━━━ Provided entries ━━━

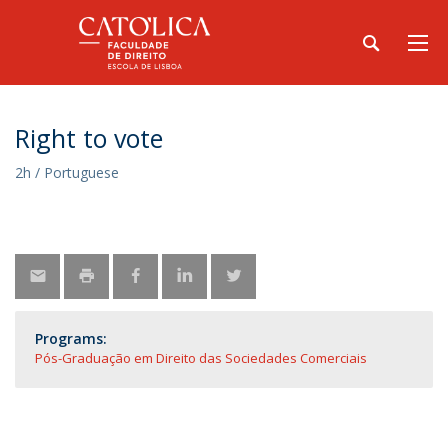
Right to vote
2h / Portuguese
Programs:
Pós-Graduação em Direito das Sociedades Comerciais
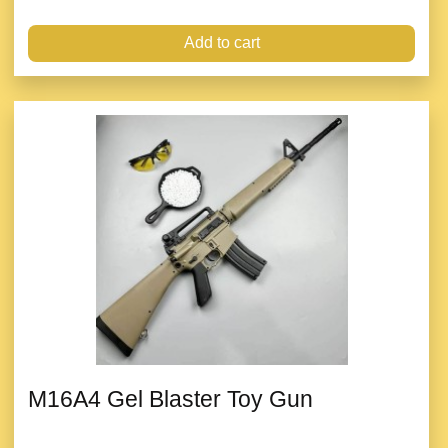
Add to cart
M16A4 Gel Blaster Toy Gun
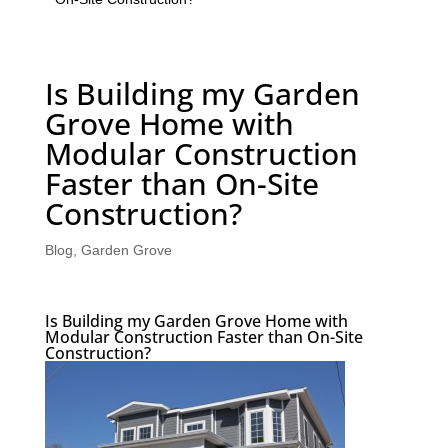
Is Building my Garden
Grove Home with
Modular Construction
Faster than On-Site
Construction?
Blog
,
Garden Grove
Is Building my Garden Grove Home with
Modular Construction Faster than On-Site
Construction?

━━━
━━━ Provided entries ━━━

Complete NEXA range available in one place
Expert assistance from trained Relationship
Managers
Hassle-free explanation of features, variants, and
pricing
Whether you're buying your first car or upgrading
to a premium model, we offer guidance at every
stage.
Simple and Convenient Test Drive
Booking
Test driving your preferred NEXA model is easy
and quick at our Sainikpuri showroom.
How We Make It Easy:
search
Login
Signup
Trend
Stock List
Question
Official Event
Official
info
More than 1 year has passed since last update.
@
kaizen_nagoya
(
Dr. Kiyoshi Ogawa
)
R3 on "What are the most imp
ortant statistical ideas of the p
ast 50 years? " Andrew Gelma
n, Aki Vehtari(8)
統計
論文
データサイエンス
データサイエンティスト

━━━

Copy the lines of the entries above, starting at the line containing "Right to vote" and ending at the line containing "M16A4 Gel Blaster Toy Gun". Leave out the pictures.

Right to vote
2h / Portuguese
Programs:
Pós-Graduação em Direito das Sociedades Comerciais
Add to cart
M16A4 Gel Blaster Toy Gun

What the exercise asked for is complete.